I have decided that man's best friend is 1) a dog, 2) hexdump. ;)
What I did was try out the various prefix classes you mentioned with
the +List, +Ref, +String etc. in different combinations, and just went
and looked at them. More on that below.
> Exactly. But this may not be a good idea if the first file has a
> rather small block size, because the B-Tree nodes are only happy if
> they have enough space to store several key-value pairs. As opposed
> to entity objects (which may occupy more than one block, see above),
> a node splits into two if it needs more space. So you end up with
> many (perhaps too small) nodes.
I'm a bit confused with which is the "entity object" and which are the
"B-Tree nodes". The key-value pair seems like it was in file 1 in any
case, and the index files had values, with an link back to the
object name (?). Thought I had it figured out, then was not so sure.
> In fact, I never used (+Ref +List +String), always found it not
> useful. I would expect the same for (+Key +List +String). Because you
> can always store the whole string instead - without splitting it into
> a list - in a (+Key +String) or (+Ref +String), right?
> What turned out more useful is (+List +Ref +String), i.e. indexing the
> individual words, or, more typical, (+List +Fold +Ref +String).
Concrete examples will help. This is all about language (sorry!!), what
I think I will need eventually is for the Wrds file to hold lemmas, so
objects that are semantically unique. And before had used a List prefix
as a way of holding the article ("Teil" "r") ("Teil" "s") for that
reason. Later there will be verbs which can be reflexive or not. And
these are also part of the word semantically, are different lemmas.
I don't think I would want to index across these with +List anyway, and
maybe the best solution is just to write them into a single string and
not fold them (e.g. "Teil, r" or "vorstellen, sich"). Then of course
you have cases where the usage (or context) makes a word different
(süß) and the plot thickens! Languages get intricate rather fast.
For my test program here it is not important, and I don't want to get
too bogged down on this, just get it completely done (so with updates
and GUI ).
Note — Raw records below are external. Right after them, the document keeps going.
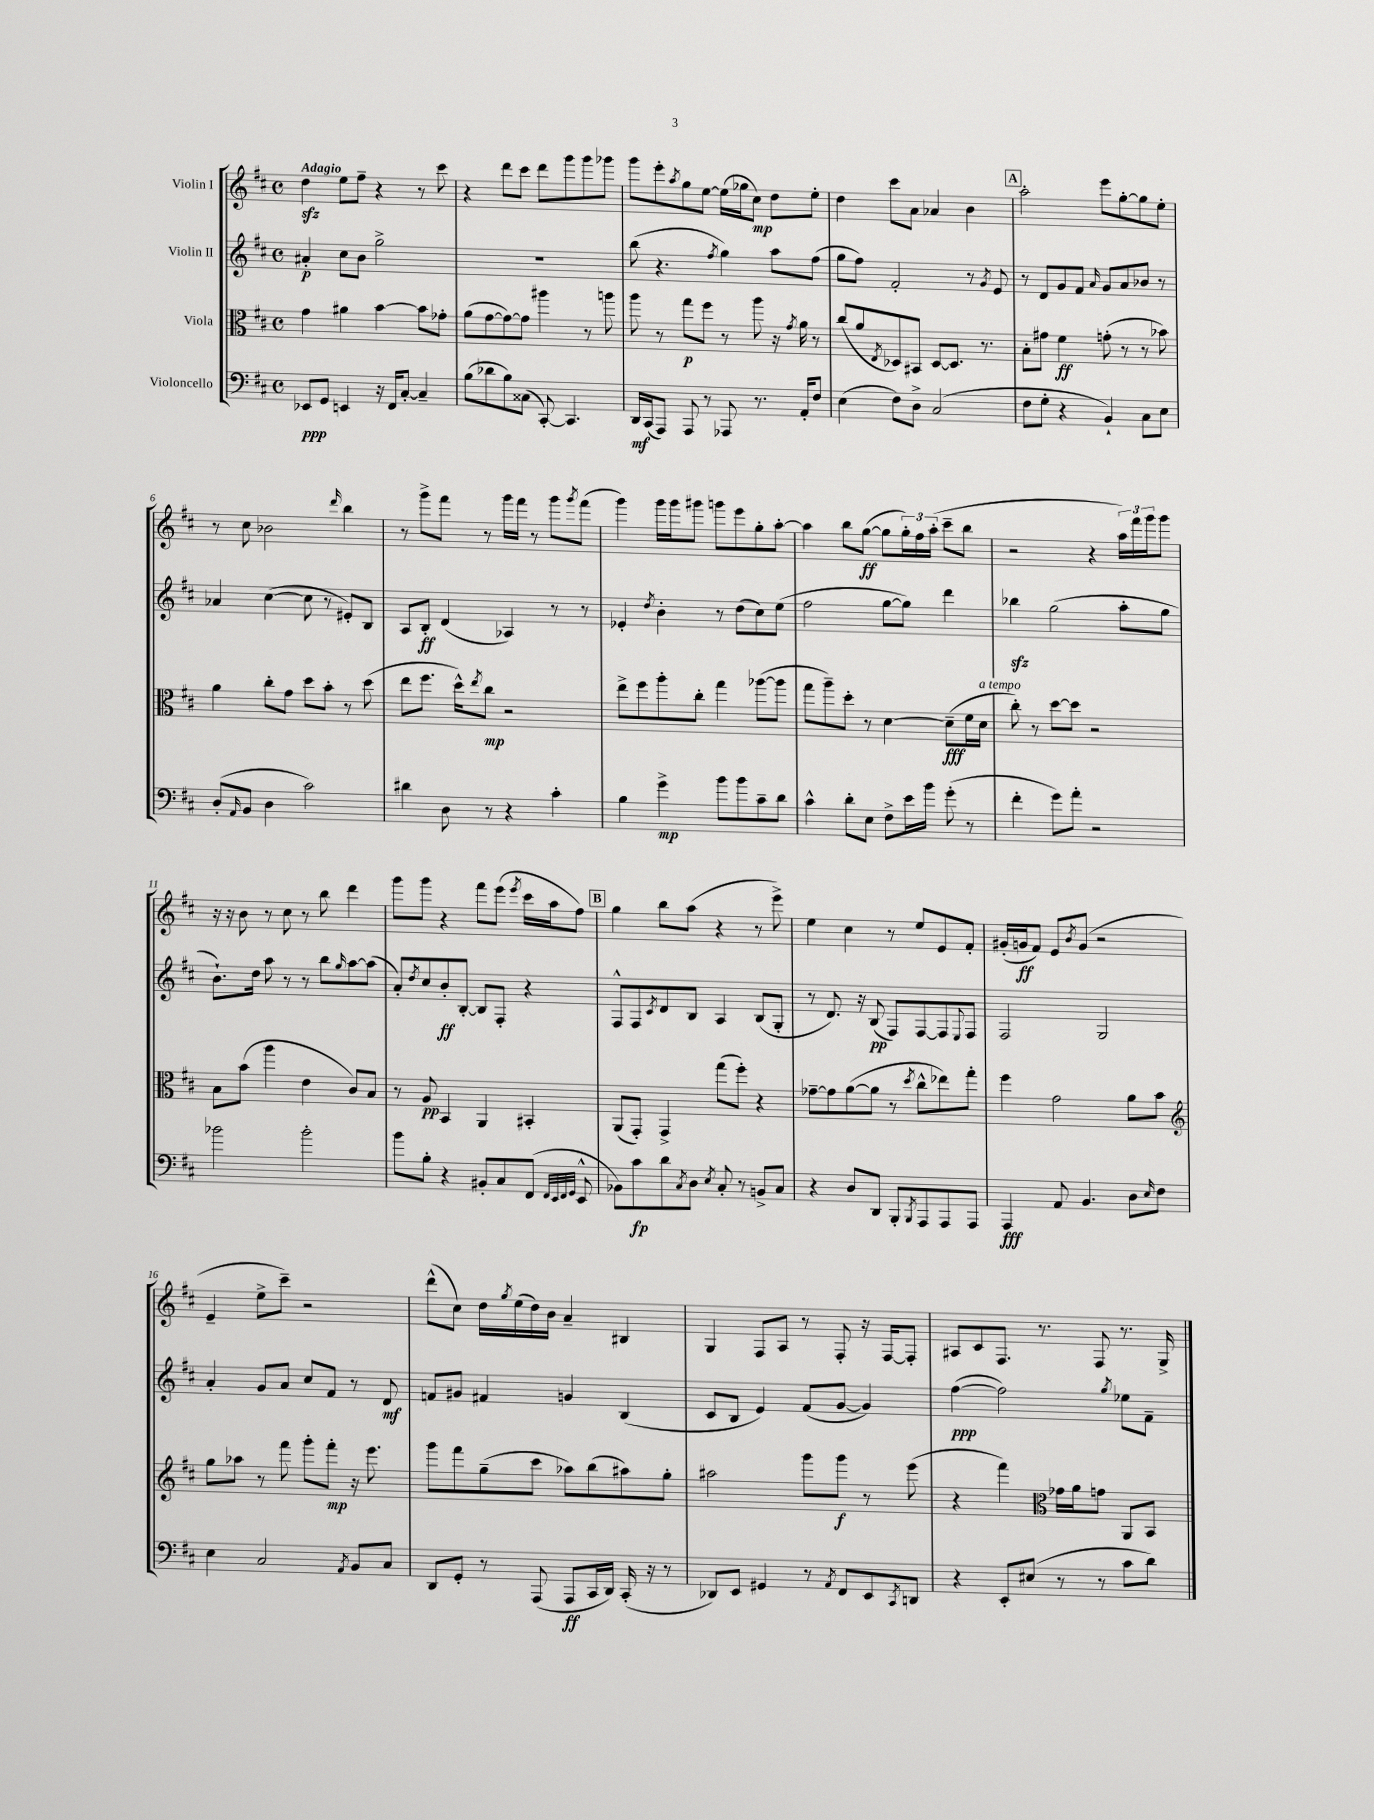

**kern	**kern	**kern	**kern
*staff4	*staff3	*staff2	*staff1
*clefF4	*clefC3	*clefG2	*clefG2
*k[f#c#]	*k[f#c#]	*k[f#c#]	*k[f#c#]
*M4/4	*M4/4	*M4/4	*M4/4
*met(c)	*met(c)	*met(c)	*met(c)
8EE-	4g	4a#'	4dd
8GG	.	.	.
4EE	4a#	8cc#	8ee
.	.	8b	8ff#~
16r	[4b	2gg^	4r
16FF#	.	.	.
[8C#'	.	.	.
4C#~]	8b]	.	8r
.	8g-'	.	8ccc#
=	=	=	=
(8B	(8a	1r	4r
8d-	[8g	.	.
8B)	8g_)	.	8ddd
(8C##	8g]	.	8ccc#
[8CC#')	4aa#	.	8ddd
4.CC#]	.	.	8ggg
.	8r	.	8ggg
.	8aa	.	8ggg-
=	=	=	=
16DD	8aa	(8bb	8ggg
(16CC#	.	.	.
8AAA)	8r	4.r	8eee'
.	.	.	8qaa
8AAA	8gg	.	8gg
8r	8ff#	.	[8ee
.	.	8qff#	.
8AAA-	8r	4gg)	(16ee]
.	.	.	16gg-
8.r	8aa	.	8cc#)
.	16r	8aa	8dd
.	8qg	.	.
16AA'	16a	.	.
8F#	8r	(8ff#	8ee'
=	=	=	=
(4E	(8cc#	8gg	4dd
.	8a	8ff#)	.
.	8qE	.	.
8F#)	8D-)	2f#'	8ccc#
8D^	8BB#	.	8a
(2C#	[8D-	.	4a-
.	8.D-]	.	.
.	.	8r	4b
.	8.r	.	.
.	.	8qg	.
.	.	8e	.
=	=	=	=
8F#	8B'	8r	2aa'
8G'	8g#	8d	.
4r	4f#	8g	.
.	.	8f#	.
.	.	16qqa	.
4BB`)	(8g'	8g	8eee
.	8r	8a	[8gg'
8C#	8r	8b-	8gg]
8E	8b-)	8r	8ee'
=	=	=	=
(8D'	4a	4a-	8r
16qqAA	.	.	.
8BB	.	.	8cc#
4D	8cc#'	([4cc#	2b-
.	8g	.	.
2c#)	8dd	8cc#]	.
.	8b'	8r	.
.	.	.	16qqddd
.	8r	8e#')	4bb
.	(8dd	8B	.
=	=	=	=
4d#	8ee	8A	8r
.	8.ff#	8B'	8ggg^
8D	.	(4d	8fff#
.	16dd^^)	.	.
.	8qee	.	.
8r	8cc#	.	8r
4r	2r	4A-)	16ggg
.	.	.	16fff#
.	.	.	8r
4c#'	.	8r	8ggg
.	.	.	8qggg
.	.	8r	(8fff#
=	=	=	=
4B	8ee^	4e-'	4ggg)
.	8ff#	.	.
.	.	8qdd	.
4g^	8aa'	4b'	16ggg
.	.	.	16ggg
.	8cc#'	.	8ggg#
8b	4gg	8r	8ggg
8b	.	(8dd	8eee
8c#~	([8aa-	8cc#)	8gg'
8d	8aa-]	(8ee	[8aa'
=	=	=	=
4c#^^	8gg	2ff#	4aa]
.	8aa~)	.	.
8d'	8dd'	.	8bb
8E	8r	.	([8gg
8F#^	[4d	[8gg	8gg]
16e	.	8gg])	24gg')
.	.	.	24ff#
16b	.	.	.
.	.	.	(24aa'
(8g'	(8d~]	4ddd	8ccc#~
8r	16f#	.	8bb
.	16d	.	.
=	=	=	=
4f#'	8cc#')	4bb-	2r
.	8r	.	.
8g)	[8dd	(2gg	.
8a'	8dd]	.	.
2r	2r	.	4r
.	.	8aa'	24aa)
.	.	.	24fff#
.	.	.	24ggg
.	.	8gg	8ggg
=	=	=	=
2b-	8B	8.b`)	16r
.	.	.	16r
.	(8b	.	8b
.	.	16dd	.
.	4aa	8aa	8r
.	.	8r	8cc#
2b-'	4e	8r	8r
.	.	8bb	8bb
.	.	16qqgg	.
.	8c#)	[8aa	4ddd
.	8B	(8aa]	.
=	=	=	=
8b	8r	8a')	8ggg
.	.	8qdd	.
8B'	8A	8cc#	8ggg
4r	4BB	8b'	4r
.	.	[8B'	.
8BB#'	4AA	8B]	8fff#
8C#	.	8F#'	(8eee
.	.	.	8qeee
(8FF#	4BB#'	4r	16ccc#
.	.	.	16aa
32qqFF#	.	.	.
32qqEE	.	.	.
32qqFF#	.	.	.
32qqGG	.	.	.
8EE^^	.	.	8ff#)
=	=	=	=
8BB-)	(8AA	8F#^^	4gg
8c#	8GG')	8F#	.
.	.	8qc#	.
8d	4GG^	8d	8bb
8qC#	.	.	.
8D	.	8B	(8aa
8qE	.	.	.
8C#'	(8gg	4A	4r
8r	8ff#')	.	.
8BB^	4r	(8B	8r
8C#	.	8G'	8eee^)
=	=	=	=
4r	[8g-~	8r	4ee
.	8g-]	8.d)	.
8D	([8a	.	4cc#
.	.	16r	.
8DD	8a]	(8B	.
8BBB'	8r	8F#)	8r
8qBBB	8qdd	.	.
8AAA	8cc#^^	[8F#	8ee
8AAA	8ee-)	8F#]	8e
.	.	8qqE	.
8AAA	8gg'	8F#	8f#'
=	=	=	=
4AAA	4ff#	2F#	(16g#'
.	.	.	16g
.	.	.	8f#)
8AA	2g	.	8e
.	.	.	8qb
4.BB	.	.	(8g
.	.	2G	2r
8D	8a	.	.
16qqE	.	.	.
8F#	8b	.	.
=	=	=	=
*	*clefG2	*	*
4E	8gg	4a'	4e~
.	8aa-	.	.
2C#	8r	8g	8ee^
.	8fff#	8a	8ccc#~)
.	8ggg'	8cc#	2r
.	8fff#'	8f#	.
8qAA	.	.	.
8BB	16r	8r	.
.	8.eee	.	.
8C#	.	8d	.
=	=	=	=
8DD	8ggg	8f	(8ddd^^
8GG'	8fff#	8g#	8cc#)
8r	(8gg~	4f#	16dd
.	.	.	8qgg
.	.	.	(16ee
(8AAA	8ccc#	.	16dd)
.	.	.	16b
8AAA	8aa-)	4g	4a~
16CC#	(8bb	.	.
16DD)	.	.	.
(16CC#'	8aa#)	(4B	4B#
16r	.	.	.
8r	8gg'	.	.
=	=	=	=
8DD-)	2aa#	8c#	4G
8EE	.	8B	.
4GG#	.	4e)	8F#
.	.	.	8A
8r	8ggg	(8f#	8r
8qAA	.	.	.
8FF#	8ggg	[8g	8F#'
8EE	8r	4g])	16r
.	.	.	[16F#
8qCC#	.	.	.
8DD	(8eee	.	8F#']
=	=	=	=
4r	4r	([4ff#	8A#
.	.	.	8c#
8EE'	4fff#)	2ff#])	8.F#
(8E#	.	.	.
.	.	.	8.r
*	*clefC3	*	*
8r	16g-	.	.
.	16a	.	.
8r	8g	.	8F#
.	.	8qgg	.
8c#	8AA	8ee-	8.r
8d)	8BB	8f#~	.
.	.	.	16G^
==	==	==	==
*-	*-	*-	*-
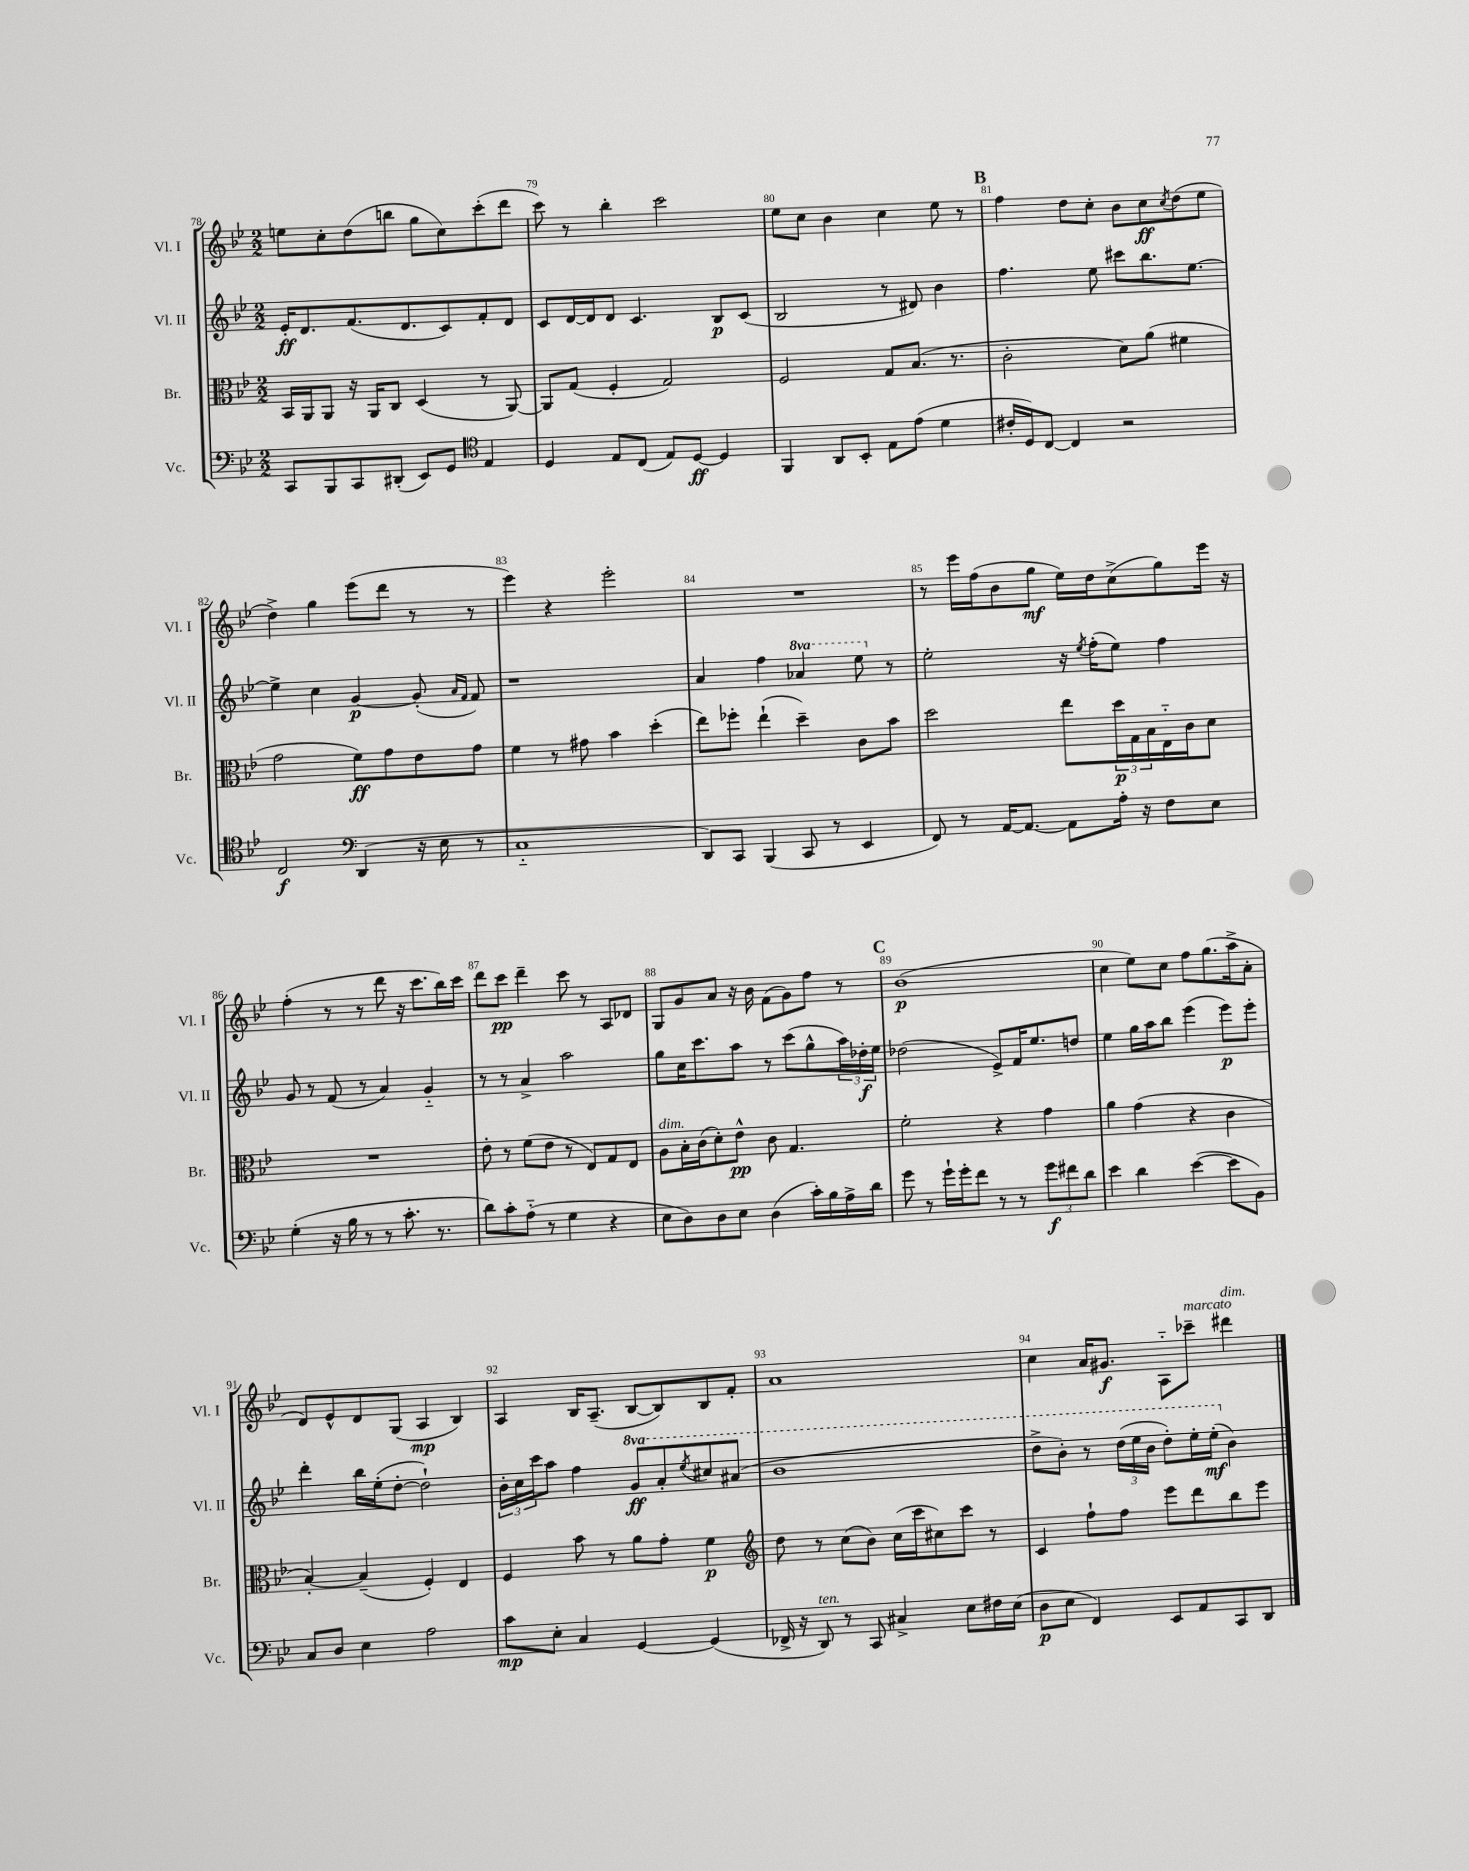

But it will be important later, to have lemmas and signs as
the two main data files, with indexes, categories and such.
> In all (+List +String) cases it is a bit tedious to handle these for
> data in the GUI. Note that you can use +ListTextField to map a
> single text field to a list of strings.
This is any case is a must, and if it is easier for the GUI to use and
to reformat a simple string (for display) then just do that. And so
maybe stick with just the ((rel wrd (+Key +String))?